## Reading passage

******************************

The circuits are in some disarray regarding whether the EEOC must meet the traditional four-part test for injunctive relief.   See, e.g., Baker v. Buckeye Cellulose Corp., 856 F.2d 167, 169 (11th Cir.1988) (holding that an allegation of a Title VII violation establishes a rebuttable presumption of irreparable injury);  EEOC v. Pacific Press Pub. Ass'n, 535 F.2d 1182, 1187 (9th Cir.1976) (suggesting that “the usual requirement of irreparable injury is relaxed” when the EEOC seeks injunctive relief pendente lite );  cf. EEOC v. Cosmair, Inc., 821 F.2d 1085, 1090 (5th Cir.1987) (holding, in an ADEA case, that “[w]hen an injunction is expressly authorized by statute and the statutory conditions are satisfied, the movant need not establish specific irreparable injury to obtain a preliminary injunction”).

 Amidst these subtly shaded solutions, the Sixth Circuit struck a blow for clarity and flatly rejected the EEOC's interpretation of section 706(f)(2).   See EEOC v. Anchor Hocking Corp., 666 F.2d 1037, 1040-41 (6th Cir.1981).   We think that this is the right result.   There is nothing in the language of section 706(f)(2) that can fairly be read to limit a district court's discretion in issuing preliminary injunctions.   In authorizing the EEOC to “bring an action for appropriate temporary or preliminary relief,” the statute does not purport to wrest the final decision on whether relief is warranted from the courts.   See id. at 1041 & n. 4 (comparing § 706(f)(2) with other federal statutes which by their language restrict the district courts' discretion in issuing injunctions).   Moreover, this court has consistently emphasized the importance of a showing of irreparable harm in the calculus of injunctive relief.   See, e.g., Gately v. Commonwealth of Mass., 2 F.3d 1221, 1232 (1st Cir.1993) (stating that “a federal court cannot dispense with the irreparable harm requirement in affording injunctive relief”), cert. denied, 511 U.S. 1082, 114 S.Ct. 1832, 128 L.Ed.2d 461 (1994).   In our view this principle, which is predicated on the teaching that “[t]he basis of injunctive relief in the federal courts has always been irreparable harm and inadequacy of legal remedies,” Beacon Theatres, Inc. v. Westover, 359 U.S. 500, 506-07, 79 S.Ct. 948, 954, 3 L.Ed.2d 988 (1959), is of paramount importance and should not lightly be set aside.   Because we see no evidence in this instance that Congress, in drafting section 706(f)(2), intended the courts to depart from this rule, we hold that the EEOC-like any other suitor-must meet the familiar four-part test for preliminary injunctive relief.

 We review the district court's grant of a preliminary injunction for mistake of law or abuse of discretion.   See Narragansett Indian Tribe, 934 F.2d at 5;  Independent Oil & Chem. Workers of Quincy, Inc. v. Procter & Gamble Mfg. Co., 864 F.2d 927, 929 (1st Cir.1988).   A party appealing from either the grant or the denial of a preliminary injunction bears the considerable burden of demonstrating that the district court flouted this standard.   See Gately, 2 F.3d at 1225.

******************************

## Data extract
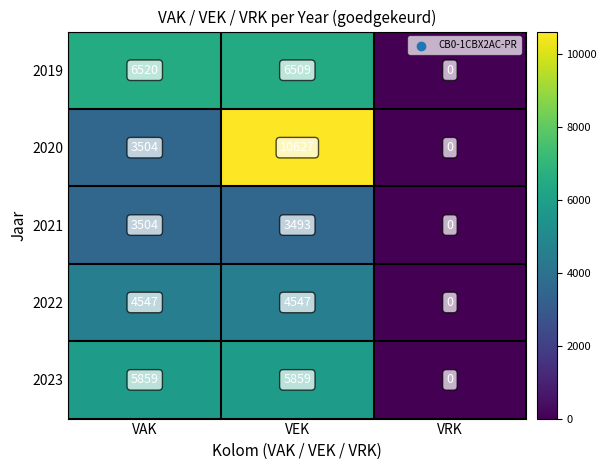

The 2022 series shows 4547 at VEK. True or false?

True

******************************

## Task list
1. Reproduce the opinion excerpt word for word, starting with "We review the" and going on through "F.3d at 1225.".
2. According to the opinion excerpt, which circuit flatly rejected the EEOC's interpretation of section 706(f)(2)?
The listing above is separate from the opinion excerpt.

## Solutions by task
1.
We review the district court's grant of a preliminary injunction for mistake of law or abuse of discretion.   See Narragansett Indian Tribe, 934 F.2d at 5;  Independent Oil & Chem. Workers of Quincy, Inc. v. Procter & Gamble Mfg. Co., 864 F.2d 927, 929 (1st Cir.1988).   A party appealing from either the grant or the denial of a preliminary injunction bears the considerable burden of demonstrating that the district court flouted this standard.   See Gately, 2 F.3d at 1225.

2. The Sixth Circuit, in EEOC v. Anchor Hocking Corp.